Insurer can’t repudiate affirm by citing current medical stipulation guidelines Supreme Court
An insurer cannot repudiate a claim by citing an existing medical condition that was disclosed by the insured in the proposal form, once the policy has been issued, the Supreme Court has said.
A bench of justices D Y Chandrachud and B V Nagarathna also said a proposer is under a duty to disclose to the insurer all material facts within his knowledge.
The proposer is presumed to know all the facts and circumstances concerning the proposed insurance, it added.
While the proposer can only disclose what is known to him, the proposer’s duty of disclosure is not confined to his actual knowledge, it also extends to those material facts which, in the ordinary course of business, he ought to know, the court said.
”Once the policy has been issued after assessing the medical condition of the insured, the insurer cannot repudiate the claim by citing an existing medical condition, which was disclosed by the insured in the proposal form and which condition has led to a particular risk in respect of which the claim has been made by the insured,” the bench said in a recent judgment.
The top court was hearing an appeal filed by Manmohan Nanda against an order of the National Consumer Disputes Redressal Commission (NCDRC), rejecting his plea seeking a claim for medical expenses incurred in the United States.

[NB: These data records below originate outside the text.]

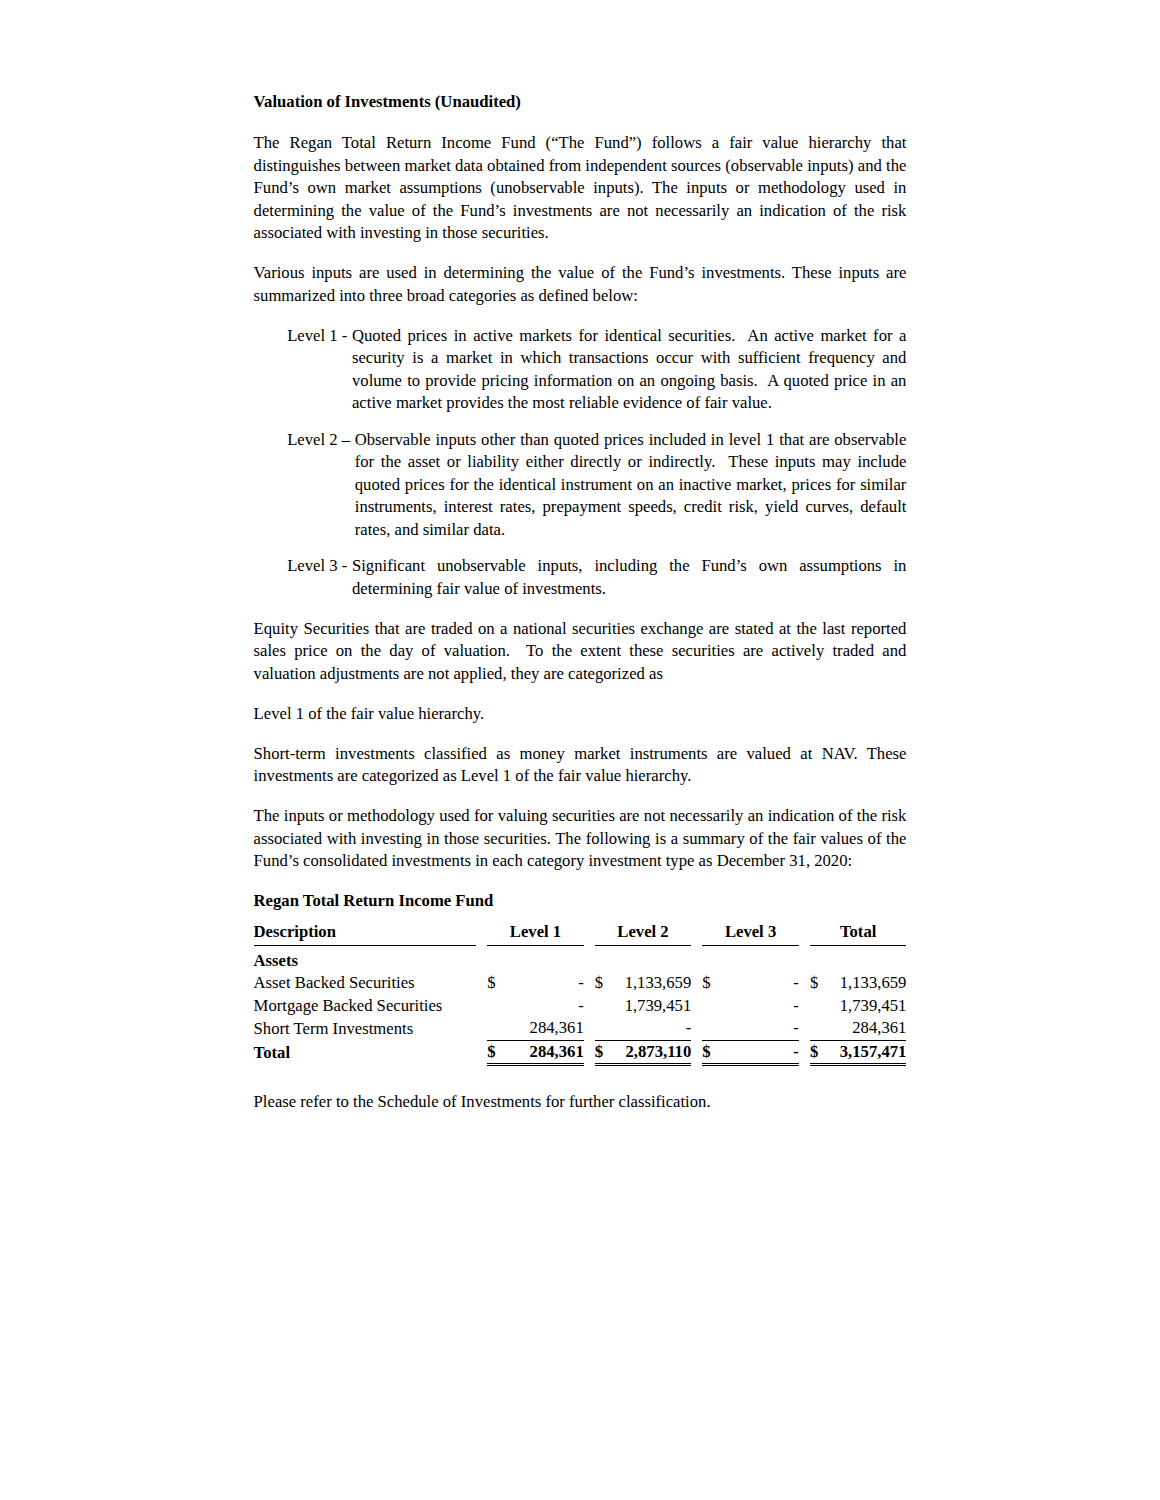Valuation of Investments (Unaudited)
The Regan Total Return Income Fund (“The Fund”) follows a fair value hierarchy that distinguishes between market data obtained from independent sources (observable inputs) and the Fund’s own market assumptions (unobservable inputs). The inputs or methodology used in determining the value of the Fund’s investments are not necessarily an indication of the risk associated with investing in those securities.
Various inputs are used in determining the value of the Fund’s investments. These inputs are summarized into three broad categories as defined below:
Level 1 -
Quoted prices in active markets for identical securities. An active market for a security is a market in which transactions occur with sufficient frequency and volume to provide pricing information on an ongoing basis. A quoted price in an active market provides the most reliable evidence of fair value.
Level 2 –
Observable inputs other than quoted prices included in level 1 that are observable for the asset or liability either directly or indirectly. These inputs may include quoted prices for the identical instrument on an inactive market, prices for similar instruments, interest rates, prepayment speeds, credit risk, yield curves, default rates, and similar data.
Level 3 -
Significant unobservable inputs, including the Fund’s own assumptions in determining fair value of investments.
Equity Securities that are traded on a national securities exchange are stated at the last reported sales price on the day of valuation. To the extent these securities are actively traded and valuation adjustments are not applied, they are categorized as
Level 1 of the fair value hierarchy.
Short-term investments classified as money market instruments are valued at NAV. These investments are categorized as Level 1 of the fair value hierarchy.
The inputs or methodology used for valuing securities are not necessarily an indication of the risk associated with investing in those securities. The following is a summary of the fair values of the Fund’s consolidated investments in each category investment type as December 31, 2020:
Regan Total Return Income Fund
| Description | | Level 1 | | Level 2 | | Level 3 | | Total |
| --- | --- | --- | --- | --- | --- | --- | --- | --- |
| Assets | | | | | | | | | | | | |
| Asset Backed Securities | | $ | - | | $ | 1,133,659 | | $ | - | | $ | 1,133,659 |
| Mortgage Backed Securities | | | - | | | 1,739,451 | | | - | | | 1,739,451 |
| Short Term Investments | | | 284,361 | | | - | | | - | | | 284,361 |
| Total | | $ | 284,361 | | $ | 2,873,110 | | $ | - | | $ | 3,157,471 |
Please refer to the Schedule of Investments for further classification.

Nanda had bought an Overseas Mediclaim Business and Holiday Policy as he intended to travel to the US. On reaching the San Francisco airport, he suffered a heart attack and was admitted to a hospital, where angioplasty was performed on him and three stents were inserted to remove the blockage from the heart vessels. Subsequently, the appellant claimed the treatment expenses from the insurer, which was repudiated by the latter stating that the appellant had a history of hyperlipidaemia and diabetes, which was not disclosed while buying the insurance policy.

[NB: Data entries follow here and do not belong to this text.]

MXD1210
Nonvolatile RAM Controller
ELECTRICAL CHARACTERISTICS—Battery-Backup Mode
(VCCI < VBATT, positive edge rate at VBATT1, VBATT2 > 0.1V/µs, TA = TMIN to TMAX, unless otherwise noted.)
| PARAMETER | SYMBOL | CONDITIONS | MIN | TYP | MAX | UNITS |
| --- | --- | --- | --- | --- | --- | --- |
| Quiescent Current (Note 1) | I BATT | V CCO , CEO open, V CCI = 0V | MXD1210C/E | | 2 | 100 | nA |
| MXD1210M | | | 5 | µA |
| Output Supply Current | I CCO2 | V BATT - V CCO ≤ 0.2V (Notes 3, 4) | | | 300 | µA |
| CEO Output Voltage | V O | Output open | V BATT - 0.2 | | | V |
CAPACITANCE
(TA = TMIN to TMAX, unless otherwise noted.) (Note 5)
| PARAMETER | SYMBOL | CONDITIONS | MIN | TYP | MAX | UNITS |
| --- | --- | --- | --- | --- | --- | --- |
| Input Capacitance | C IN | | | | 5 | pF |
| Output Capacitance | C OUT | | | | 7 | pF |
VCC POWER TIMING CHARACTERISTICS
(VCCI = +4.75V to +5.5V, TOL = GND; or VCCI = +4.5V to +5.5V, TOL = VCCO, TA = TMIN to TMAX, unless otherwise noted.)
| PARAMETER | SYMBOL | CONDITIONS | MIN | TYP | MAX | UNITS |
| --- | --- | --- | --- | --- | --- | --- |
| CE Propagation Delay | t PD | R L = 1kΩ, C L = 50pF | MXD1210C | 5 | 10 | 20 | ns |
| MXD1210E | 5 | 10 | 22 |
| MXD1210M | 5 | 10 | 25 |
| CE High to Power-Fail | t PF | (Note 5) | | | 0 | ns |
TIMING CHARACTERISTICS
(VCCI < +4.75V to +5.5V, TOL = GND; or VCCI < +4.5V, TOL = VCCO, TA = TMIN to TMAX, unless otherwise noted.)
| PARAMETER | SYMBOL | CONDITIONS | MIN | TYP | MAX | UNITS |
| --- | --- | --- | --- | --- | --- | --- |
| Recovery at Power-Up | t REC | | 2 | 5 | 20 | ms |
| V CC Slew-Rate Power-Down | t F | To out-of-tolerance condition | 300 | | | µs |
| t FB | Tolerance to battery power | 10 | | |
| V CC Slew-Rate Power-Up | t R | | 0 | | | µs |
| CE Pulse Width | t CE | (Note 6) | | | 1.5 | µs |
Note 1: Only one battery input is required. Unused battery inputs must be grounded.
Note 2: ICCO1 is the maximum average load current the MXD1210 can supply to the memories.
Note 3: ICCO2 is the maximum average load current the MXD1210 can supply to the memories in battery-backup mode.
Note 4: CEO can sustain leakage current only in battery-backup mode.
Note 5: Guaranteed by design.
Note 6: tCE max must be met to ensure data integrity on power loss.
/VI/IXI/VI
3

The NCDRC had concluded that since the complainant had been under statin medication, which was not disclosed while buying the mediclaim policy, he failed to comply with his duty to make a complete disclosure of his health conditions.
The apex court said the repudiation of the policy by the United India Insurance company was illegal and not in accordance with the law.
It said the object of buying a mediclaim policy is to seek indemnification in respect of a sudden illness or sickness that is not expected or imminent and that may occur overseas.
”If the insured suffers a sudden sickness or ailment, which is not expressly excluded under the policy, a duty is cast on the insurer to indemnify the appellant for the expenses incurred thereunder,” the bench said.